Love Match Point
It's the summer, time for action movie blockbusters. This summer has been no exception, with "Superman Returns," "Miami Vice," "Pirates of the Caribbean: Dead Man's Chest," and of course, the anti-blockbuster blockbuster, "Snakes on a Plane." By coincidence, however, writer-director Woody Allen's 2005 film "Match Point" recently arrived in my mailbox from Netflix. It's an interesting counterpoint to the blockbusters.
For those who have not seen "Match Point," it is about the little things in life that are also the big things: love, truth, fidelity, desire, ambition. Oh, and it stars Scarlett Johansson. But I dig her for her acting skills in addition to her looks, and she is perfectly cast here as the femme fatale. Jonathan Rhys- Meyers skillfully plays a slithery, upwardly mobile London tennis instructor, a type of role that Jude Law usually plays.
"Match Point" touches on themes of lying, cheating and infidelity that are familiar from earlier Woody Allen dramas such as "Hannah and Her Sisters" and "Crimes and Misdemeanors." A couple of times, remembrances of Allen's own sordid marital past intruded on my viewing experience, but not enough to detract from the many pleasurable moments in which I found myself smiling and saying "aha!" Obviously, Allen believes in the adage "write what you know," and he is a master of the subject, and the filmmaking process.

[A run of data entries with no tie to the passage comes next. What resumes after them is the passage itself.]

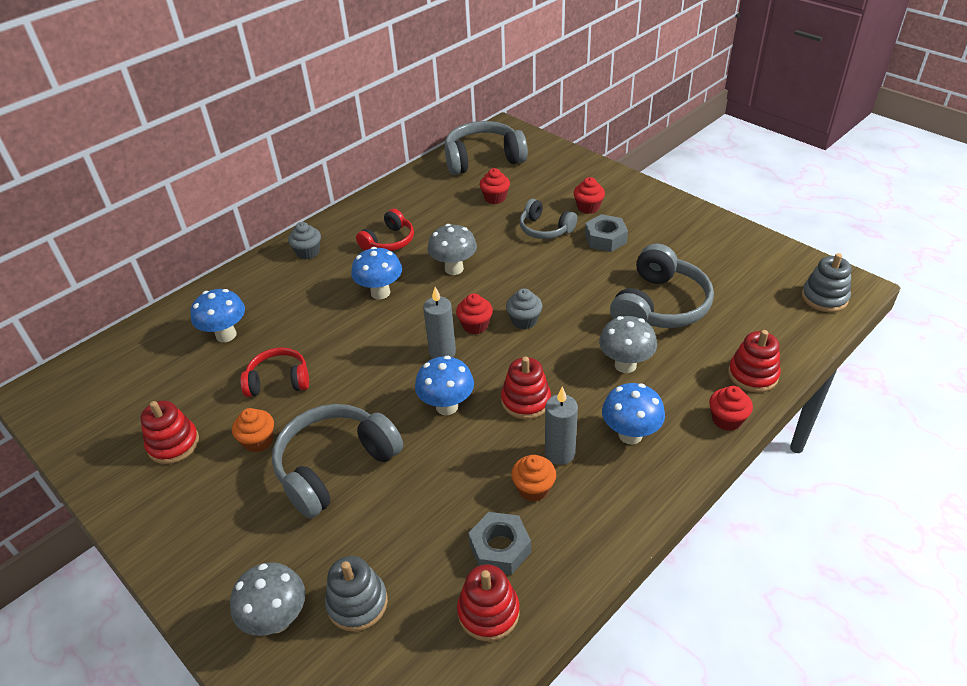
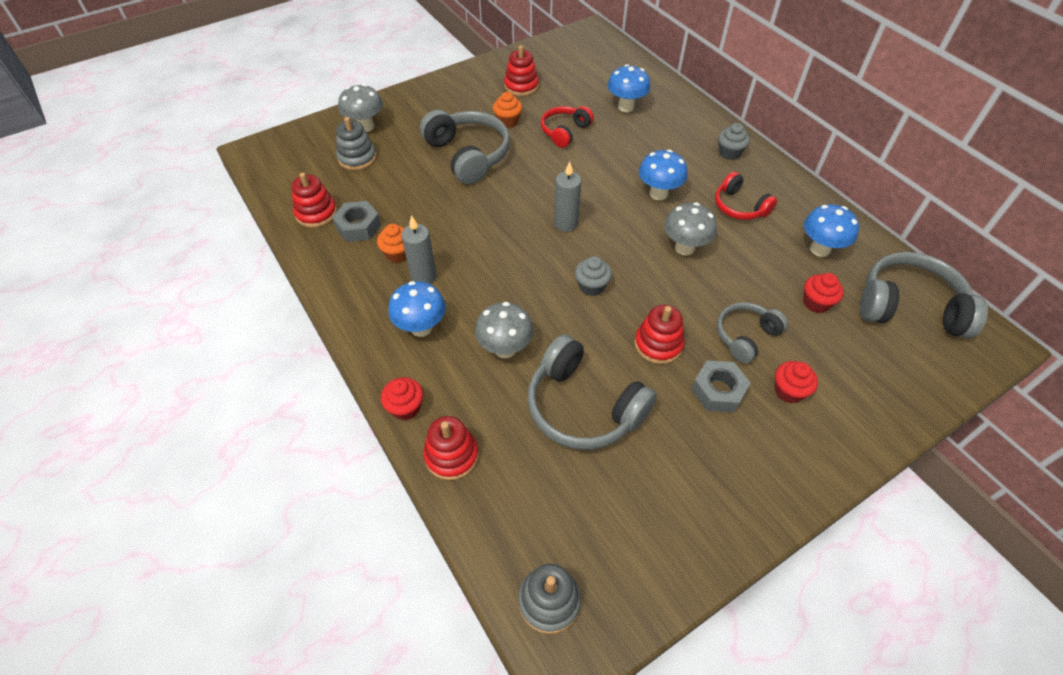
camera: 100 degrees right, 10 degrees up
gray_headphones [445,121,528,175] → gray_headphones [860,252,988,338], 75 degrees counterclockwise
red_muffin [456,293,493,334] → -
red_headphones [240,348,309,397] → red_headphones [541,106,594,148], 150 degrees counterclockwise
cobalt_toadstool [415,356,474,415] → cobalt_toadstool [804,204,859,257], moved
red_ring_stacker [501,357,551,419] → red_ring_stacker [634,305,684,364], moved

The cinematography beautifully captures a sometimes sunny but often gloomy London and English countryside. At just over two hours, "Match Point" is considered long for a Woody Allen film, but holds the viewer's interest through various and sometimes very dark twists and turns.
There's nothing wrong with entertaining summer movie blockbusters and plenty of buttered popcorn. However, if you want some filet mignon with your popcorn, a "Match Point" rental is just the ticket.